Background: In the US, ACOs represent a new organizational form charged with containing total Medicare expenditures for a population of assigned beneficiaries. Medicare covers skilled health services provided after acute hospitalization by skilled nursing facilities (SNFs) and home health (HH) agencies; PAC expenditures have grown rapidly and vary substantially. Although nursing homes and HH agencies serve LTSS populations along with PAC patients, LTSS is not covered by Medicare. Medicare ACOs have the potential to contain PAC costs through steering discharged beneficiaries to more efficient PAC providers, improving care transitions to reduce rehospitalization, and increasing the efficiency of PAC partners. Further gains might be achieved through collaboration with LTSS providers to coordinate services for assigned beneficiaries with functional needs.
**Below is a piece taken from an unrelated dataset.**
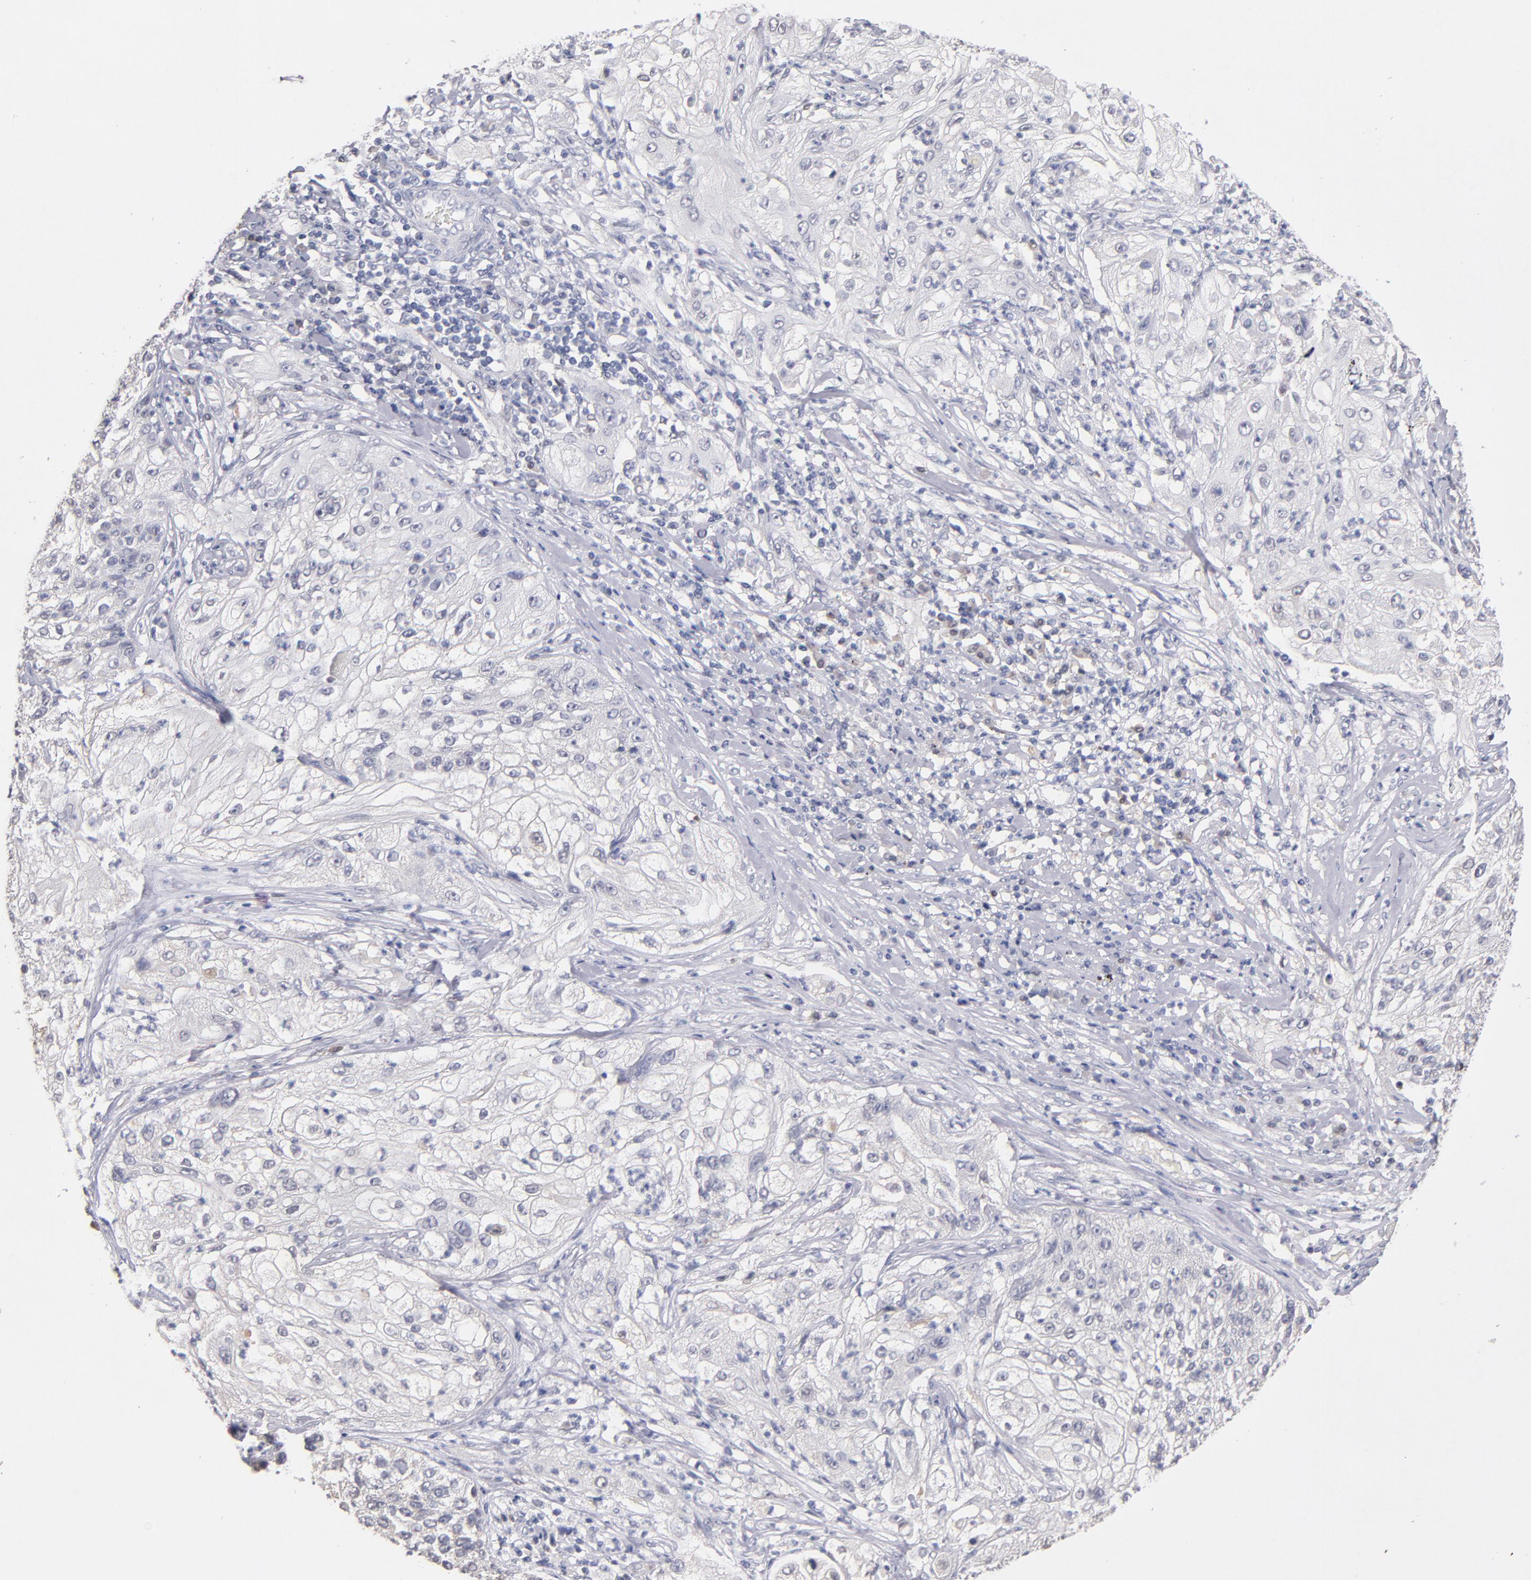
{"staining": {"intensity": "negative", "quantity": "none", "location": "none"}, "tissue": "lung cancer", "cell_type": "Tumor cells", "image_type": "cancer", "snomed": [{"axis": "morphology", "description": "Inflammation, NOS"}, {"axis": "morphology", "description": "Squamous cell carcinoma, NOS"}, {"axis": "topography", "description": "Lymph node"}, {"axis": "topography", "description": "Soft tissue"}, {"axis": "topography", "description": "Lung"}], "caption": "IHC image of neoplastic tissue: lung squamous cell carcinoma stained with DAB shows no significant protein staining in tumor cells.", "gene": "PSMD10", "patient": {"sex": "male", "age": 66}}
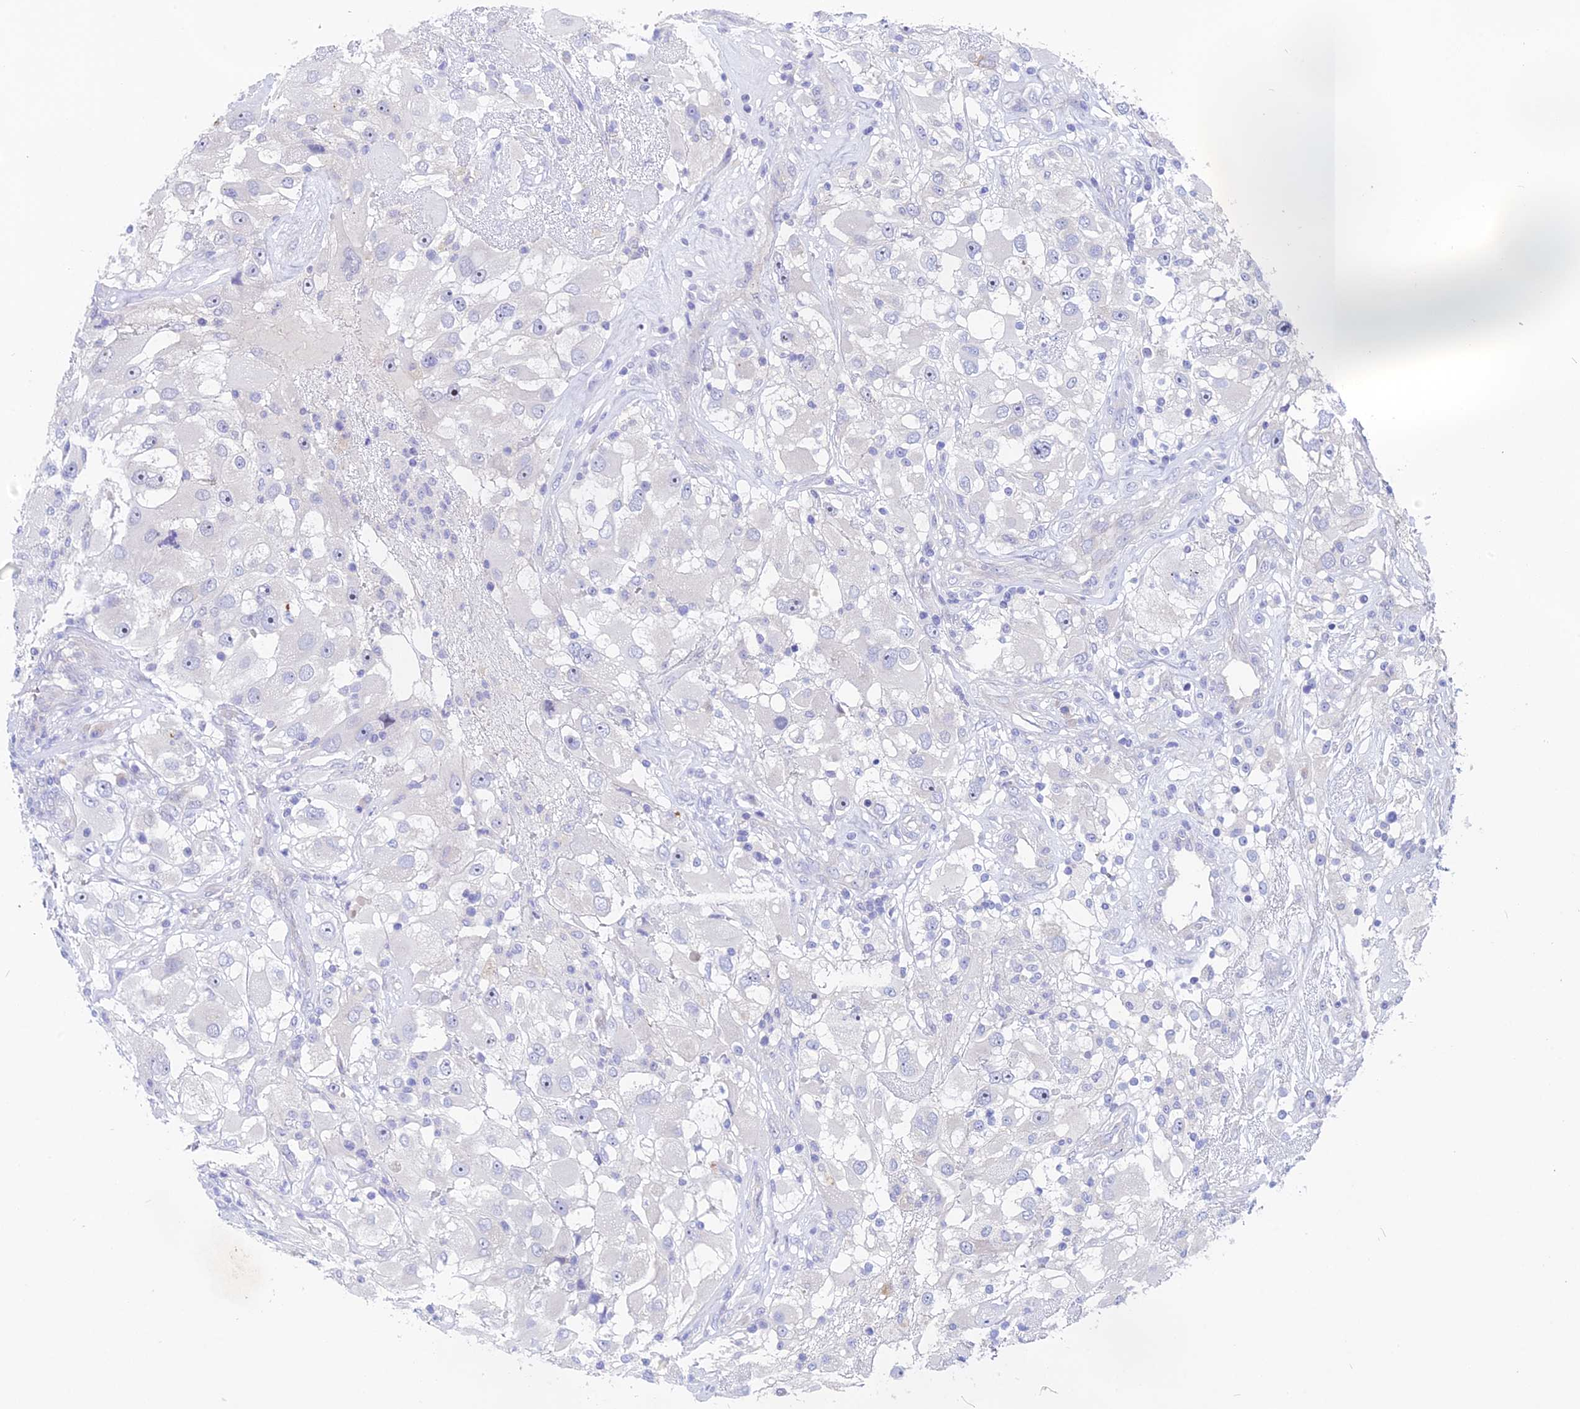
{"staining": {"intensity": "negative", "quantity": "none", "location": "none"}, "tissue": "renal cancer", "cell_type": "Tumor cells", "image_type": "cancer", "snomed": [{"axis": "morphology", "description": "Adenocarcinoma, NOS"}, {"axis": "topography", "description": "Kidney"}], "caption": "An immunohistochemistry (IHC) image of adenocarcinoma (renal) is shown. There is no staining in tumor cells of adenocarcinoma (renal).", "gene": "TENT4B", "patient": {"sex": "female", "age": 52}}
Methods: This study used qualitative and quantitative data on PAC providers for three market areas. Structured interviews revealed how ACOs contract with providers. Claims data for fee-for-service Medicare beneficiaries were used to investigate changes in length of stay, rehospitalization, and concentration of utilization for HH and SNF sectors by market for 2012 through 2014, for all and for ACO-assigned beneficiaries.
Results ACOs manage PAC utilization by sending discharged hospital patients to providers they own (vertical integration) or by developing continuing negotiated relationships (relational contracting) with providers; or they continue standing patterns of hospital-PAC referrals. ACO hospital discharges to HH can be served by one system-owned provider, because that HH agency’s personnel travel to cover the market area. In contrast, discharges to SNFs must be distributed over independent facilities near beneficiaries’ homes, encouraging ACOs to develop relationships with multiple SNFs. Some HH agencies reported coordinated admissions and system investment in information technology (IT). SNF respondents described levels of relational contracting, including offers of “preferred” status, promising increased – or no reduction in – admissions in exchange for alignment with ACO goals; ACO or SNF investment in assets specific to the relationship, including IT and staff training; and direct clinical management by ACO personnel. ACO reporting requirements and direct case management could be burdensome, and some PAC providers doubted that gains from the relationship exceeded costs. Both SNFs and HH agencies described investments for smoother care transitions, but felt that shorter SNF stays burdened patients and family caregivers. Because SNFs rely on Medicare revenue, reduced expenditures may constrain access for LTSS residents. No PAC provider was sharing gains of PAC containment with an ACO.
Conclusions: Provision of PAC services has become more concentrated in the HH and SNF sectors in three market areas, and utilization is being constrained. Although aligning PAC providers with ACO goals can move Medicare toward more coordinated and integrated care for beneficiaries, implementation is still a work in progress and is not yet supported by mutual gains.